▸ **Assignment**: Retype exactly what appears below from the line containing "middle tip: (914, 465)" down to the line containing "wrist: (181, 646)", keeping both end lines. Do not include pictures.

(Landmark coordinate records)
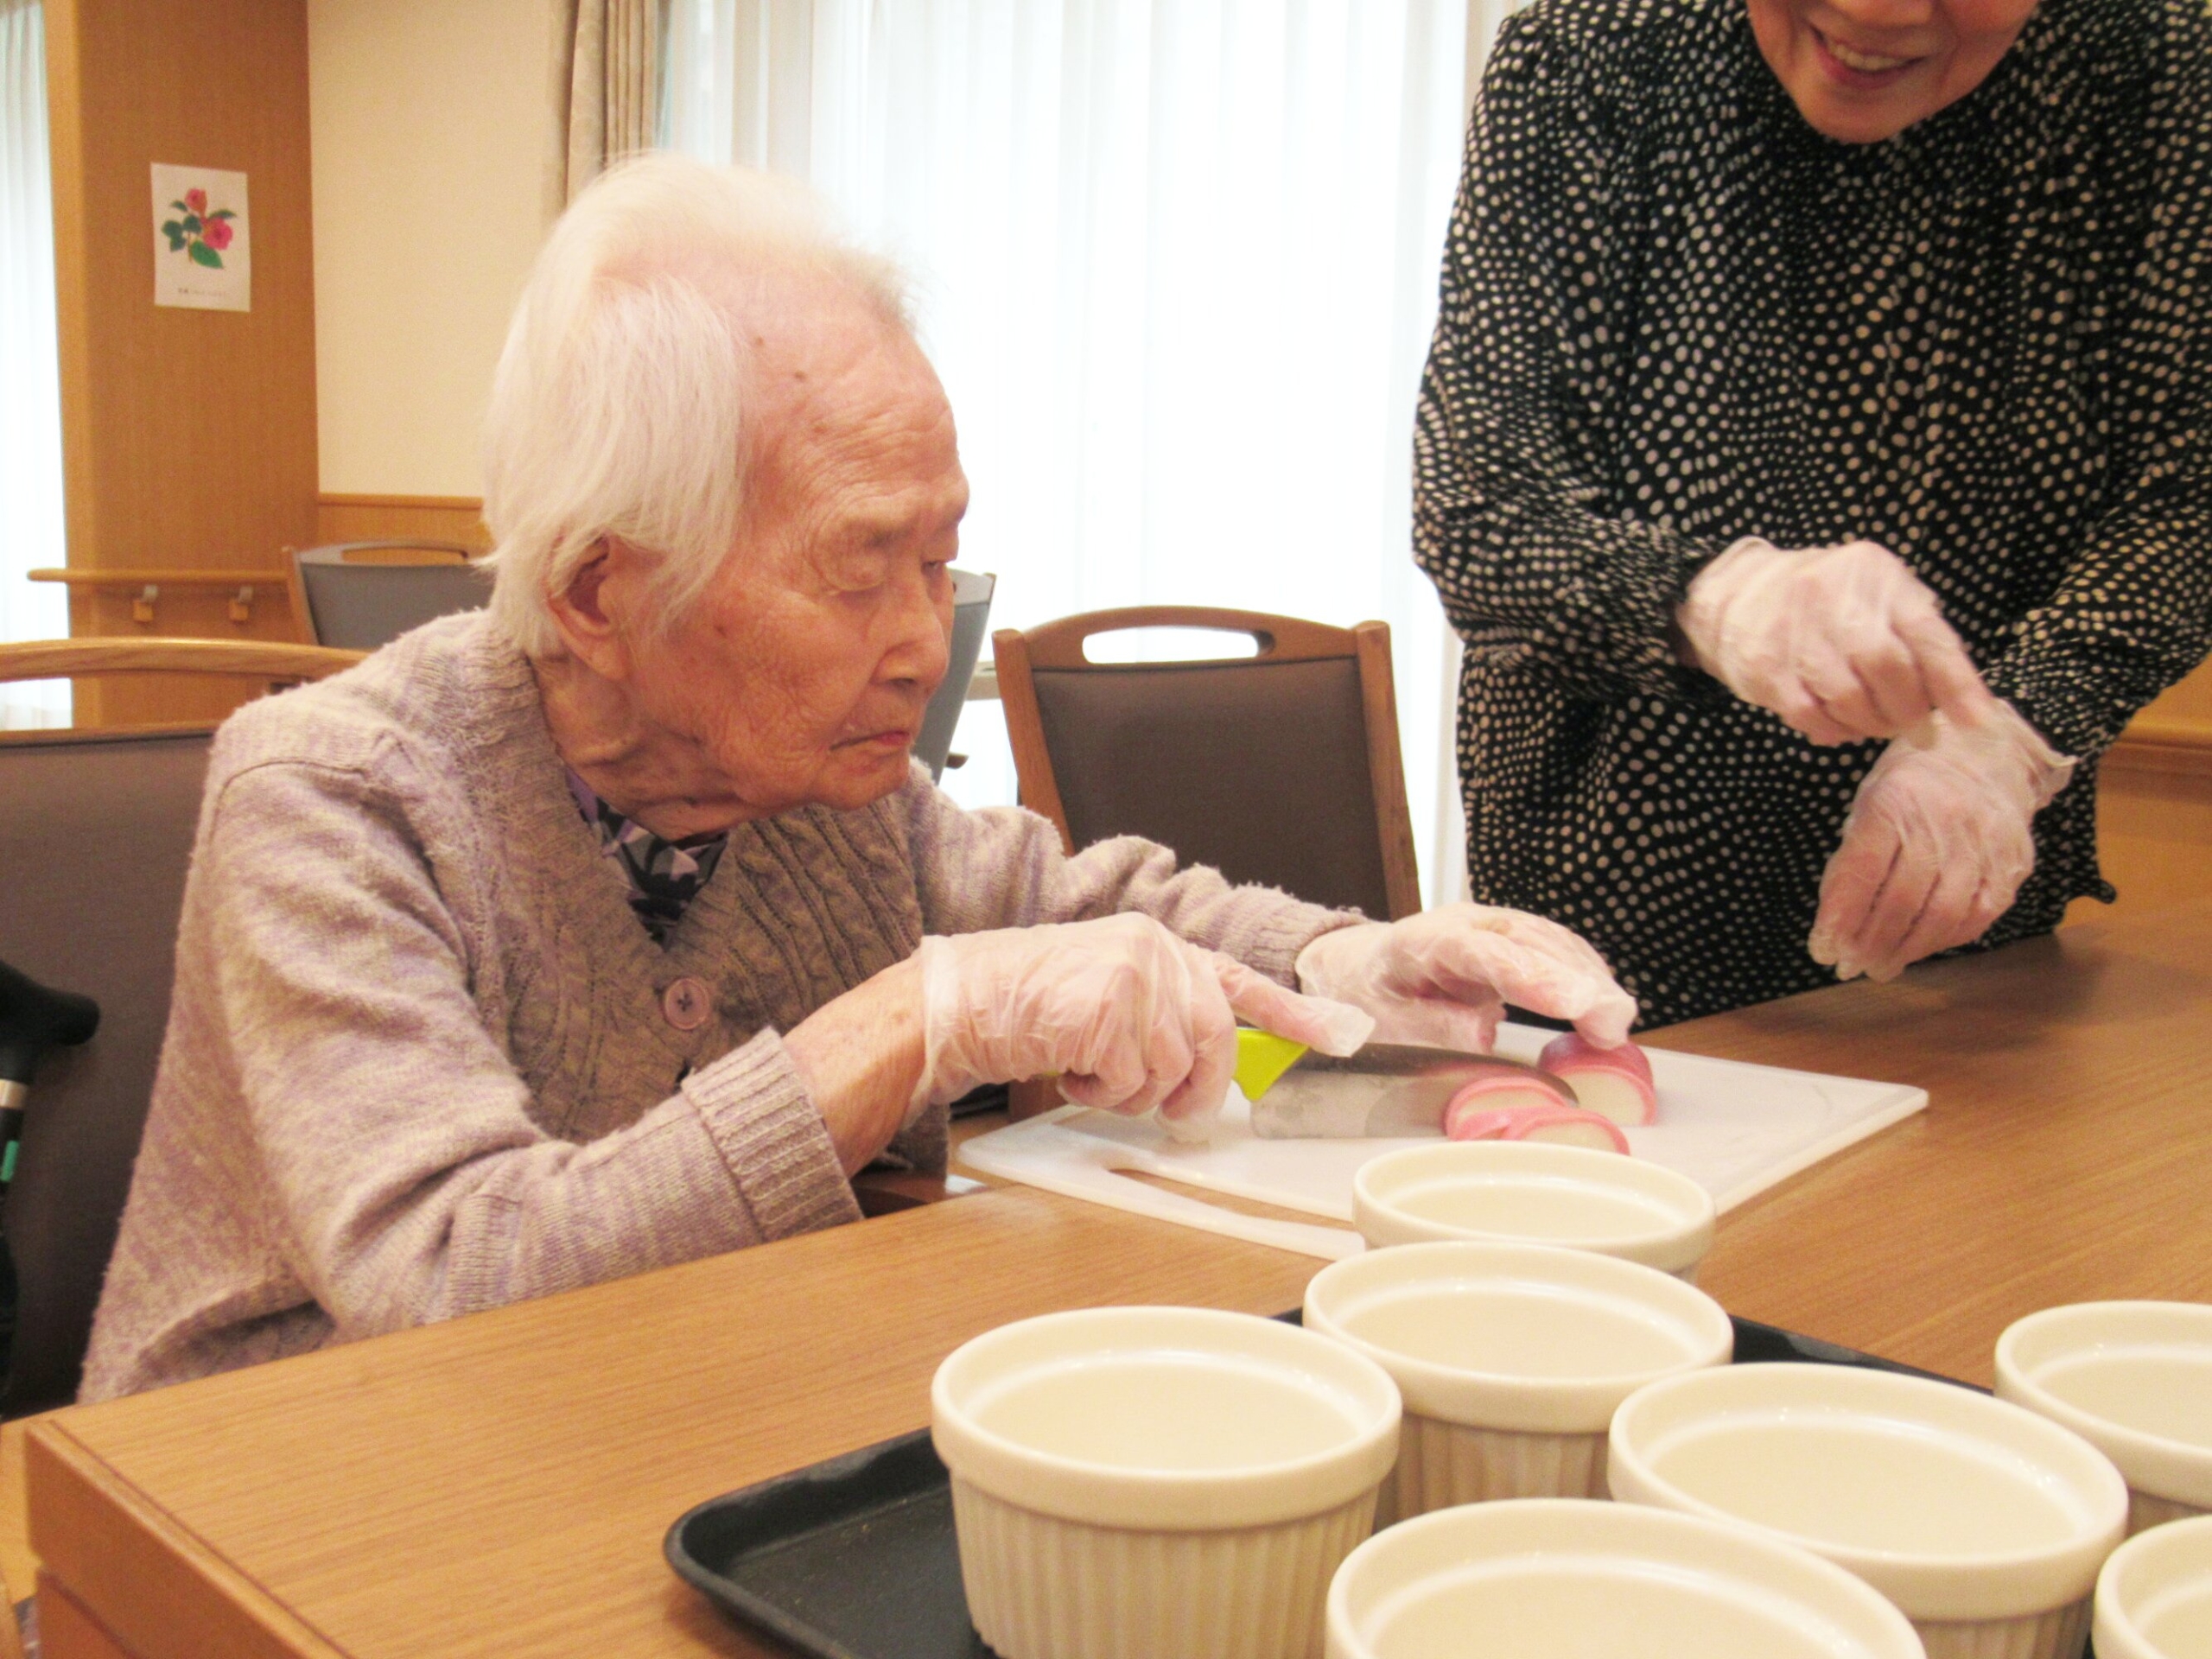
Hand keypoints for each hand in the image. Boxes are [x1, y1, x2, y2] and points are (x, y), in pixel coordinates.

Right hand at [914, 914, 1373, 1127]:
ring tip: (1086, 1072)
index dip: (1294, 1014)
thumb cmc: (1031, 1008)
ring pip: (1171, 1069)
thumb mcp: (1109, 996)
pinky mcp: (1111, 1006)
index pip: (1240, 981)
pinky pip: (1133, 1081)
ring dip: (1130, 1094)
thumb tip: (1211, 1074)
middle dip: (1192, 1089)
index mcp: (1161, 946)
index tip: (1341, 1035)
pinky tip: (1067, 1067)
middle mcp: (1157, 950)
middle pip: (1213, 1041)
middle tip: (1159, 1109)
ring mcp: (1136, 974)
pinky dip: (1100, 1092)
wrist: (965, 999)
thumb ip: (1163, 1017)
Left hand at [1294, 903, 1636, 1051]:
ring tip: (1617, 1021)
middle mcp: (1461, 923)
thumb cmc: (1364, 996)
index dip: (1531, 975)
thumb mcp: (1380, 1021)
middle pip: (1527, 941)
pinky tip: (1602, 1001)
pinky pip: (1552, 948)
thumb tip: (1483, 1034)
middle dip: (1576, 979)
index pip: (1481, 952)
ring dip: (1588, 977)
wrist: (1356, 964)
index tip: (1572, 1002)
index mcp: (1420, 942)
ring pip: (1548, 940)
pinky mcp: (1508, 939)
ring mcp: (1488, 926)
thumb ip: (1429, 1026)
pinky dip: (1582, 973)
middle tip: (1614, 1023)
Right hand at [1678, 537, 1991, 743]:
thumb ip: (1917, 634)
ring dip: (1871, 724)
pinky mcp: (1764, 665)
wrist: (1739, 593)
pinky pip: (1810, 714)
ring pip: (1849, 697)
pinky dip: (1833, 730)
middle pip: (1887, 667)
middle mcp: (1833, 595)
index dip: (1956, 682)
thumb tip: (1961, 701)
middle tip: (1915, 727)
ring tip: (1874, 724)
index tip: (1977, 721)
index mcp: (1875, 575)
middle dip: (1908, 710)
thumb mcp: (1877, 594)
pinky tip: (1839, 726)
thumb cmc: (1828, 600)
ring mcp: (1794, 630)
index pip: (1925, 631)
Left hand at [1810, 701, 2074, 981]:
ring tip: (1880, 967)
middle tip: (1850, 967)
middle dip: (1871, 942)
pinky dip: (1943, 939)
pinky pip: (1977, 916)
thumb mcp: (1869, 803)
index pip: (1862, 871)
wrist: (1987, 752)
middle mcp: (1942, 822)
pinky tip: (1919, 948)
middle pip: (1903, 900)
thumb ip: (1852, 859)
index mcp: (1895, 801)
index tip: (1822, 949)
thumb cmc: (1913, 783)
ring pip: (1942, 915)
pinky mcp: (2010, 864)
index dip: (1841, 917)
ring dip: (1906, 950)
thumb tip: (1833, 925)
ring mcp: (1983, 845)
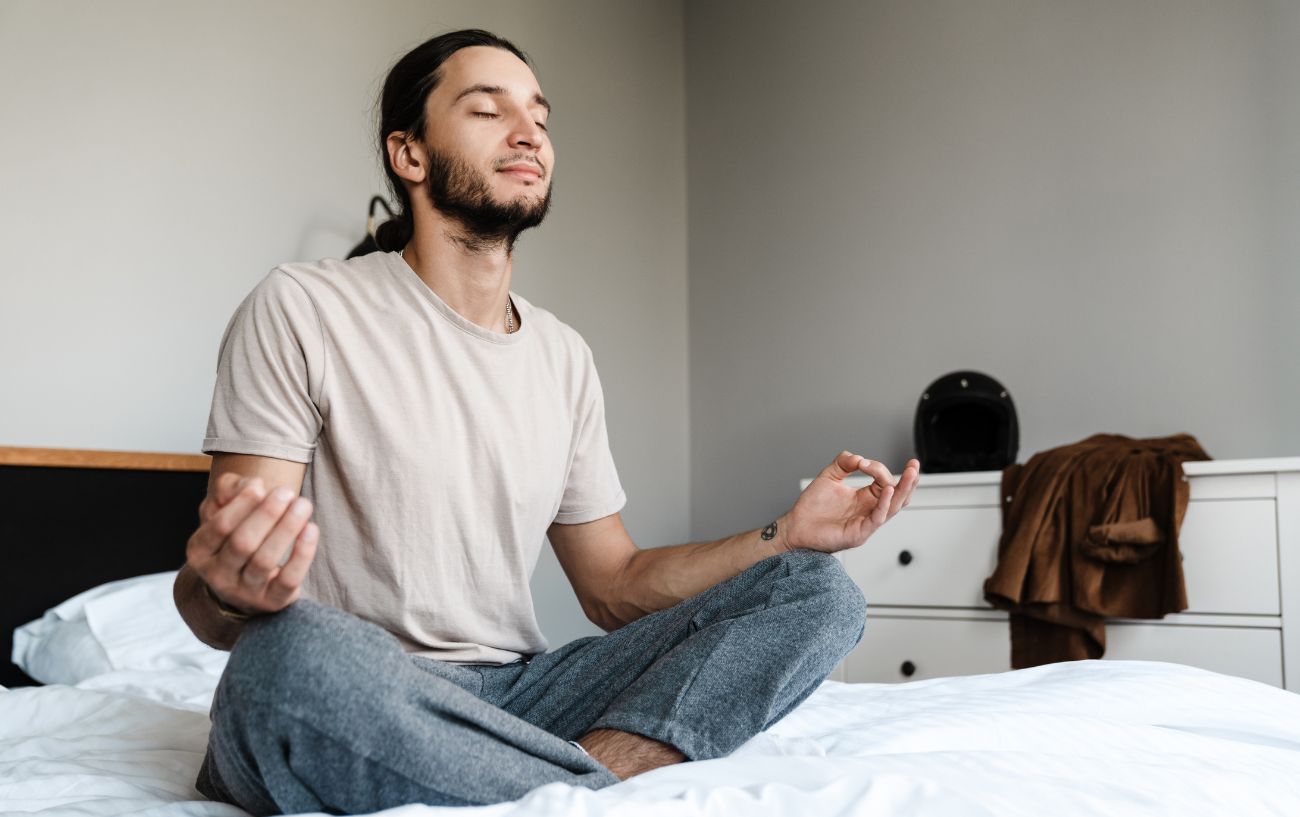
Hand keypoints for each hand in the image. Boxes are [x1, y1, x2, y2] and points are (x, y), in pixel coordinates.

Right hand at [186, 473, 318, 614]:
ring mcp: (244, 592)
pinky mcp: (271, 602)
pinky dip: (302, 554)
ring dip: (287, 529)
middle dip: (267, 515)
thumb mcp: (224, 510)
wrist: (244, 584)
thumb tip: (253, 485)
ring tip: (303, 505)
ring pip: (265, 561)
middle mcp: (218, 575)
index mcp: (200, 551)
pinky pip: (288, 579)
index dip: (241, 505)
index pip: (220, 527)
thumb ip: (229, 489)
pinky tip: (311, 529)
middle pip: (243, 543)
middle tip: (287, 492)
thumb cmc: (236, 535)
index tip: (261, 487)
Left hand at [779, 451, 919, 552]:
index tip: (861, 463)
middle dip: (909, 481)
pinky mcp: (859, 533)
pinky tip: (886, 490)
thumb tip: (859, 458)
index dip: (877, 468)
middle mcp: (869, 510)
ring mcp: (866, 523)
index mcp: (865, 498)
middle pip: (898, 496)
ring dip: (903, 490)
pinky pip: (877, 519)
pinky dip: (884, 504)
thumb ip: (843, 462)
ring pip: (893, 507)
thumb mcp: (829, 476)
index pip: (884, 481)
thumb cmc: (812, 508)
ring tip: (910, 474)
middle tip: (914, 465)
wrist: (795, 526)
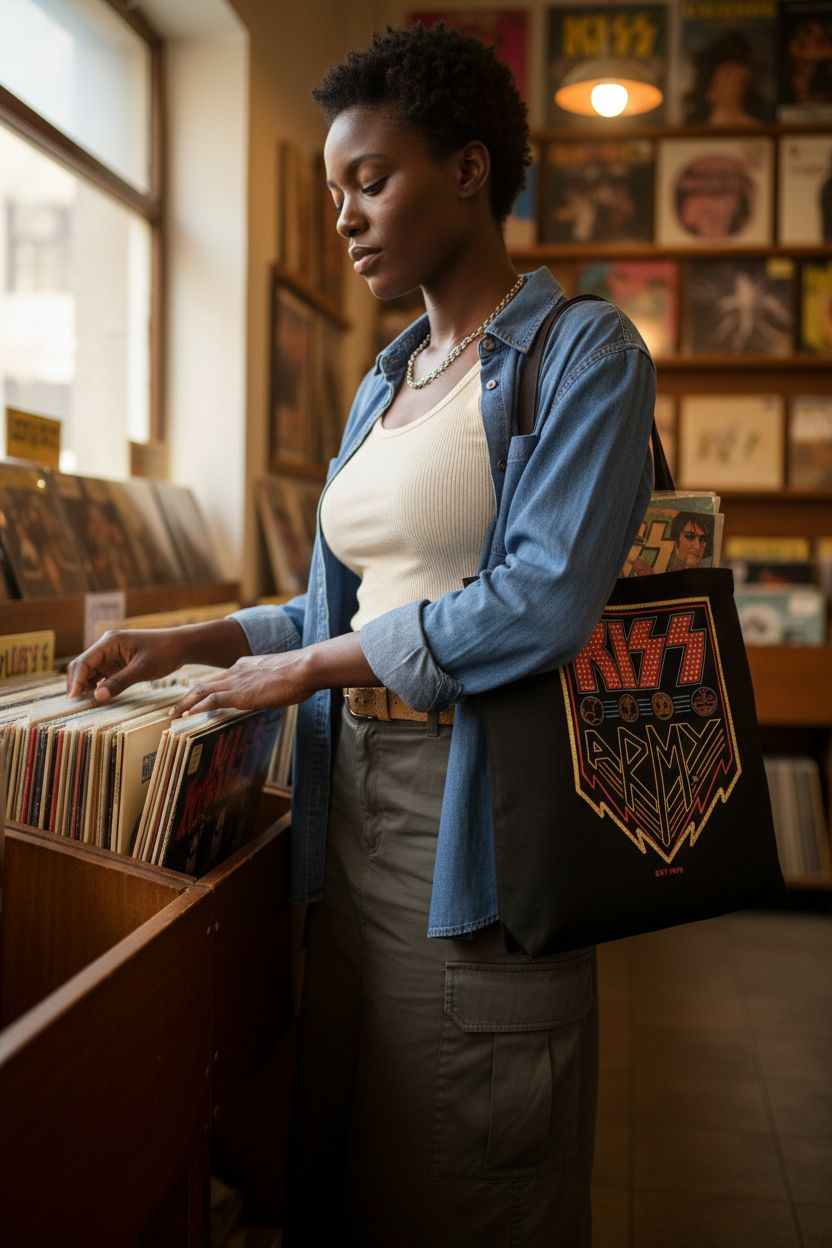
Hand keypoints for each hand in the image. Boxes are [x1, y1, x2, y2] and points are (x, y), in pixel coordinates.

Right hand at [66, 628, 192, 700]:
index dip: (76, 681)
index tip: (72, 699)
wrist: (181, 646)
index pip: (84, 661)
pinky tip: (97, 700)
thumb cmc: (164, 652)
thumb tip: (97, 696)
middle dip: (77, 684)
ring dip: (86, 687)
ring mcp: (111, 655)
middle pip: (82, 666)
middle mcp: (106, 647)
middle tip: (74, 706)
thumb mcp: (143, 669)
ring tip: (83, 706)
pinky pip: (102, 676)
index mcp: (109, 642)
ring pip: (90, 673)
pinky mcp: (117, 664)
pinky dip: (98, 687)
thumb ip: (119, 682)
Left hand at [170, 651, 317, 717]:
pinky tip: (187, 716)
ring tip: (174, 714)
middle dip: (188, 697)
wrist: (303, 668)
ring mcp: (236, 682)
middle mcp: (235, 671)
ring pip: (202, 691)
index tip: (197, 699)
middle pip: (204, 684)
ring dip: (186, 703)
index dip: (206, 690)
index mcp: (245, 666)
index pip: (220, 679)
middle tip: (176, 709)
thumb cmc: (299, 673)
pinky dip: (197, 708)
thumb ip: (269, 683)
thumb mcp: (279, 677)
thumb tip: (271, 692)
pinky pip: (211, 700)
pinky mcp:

▸ **The answer**:
middle tip: (914, 465)
wrist: (795, 526)
Hand keypoints for each hand in the image. Boxes are [x1, y1, x2, y2] and points are (x, y), in pixel coordinates.

Right hand at [66, 628, 192, 700]:
index dip: (76, 681)
index tip: (72, 699)
wrist: (181, 646)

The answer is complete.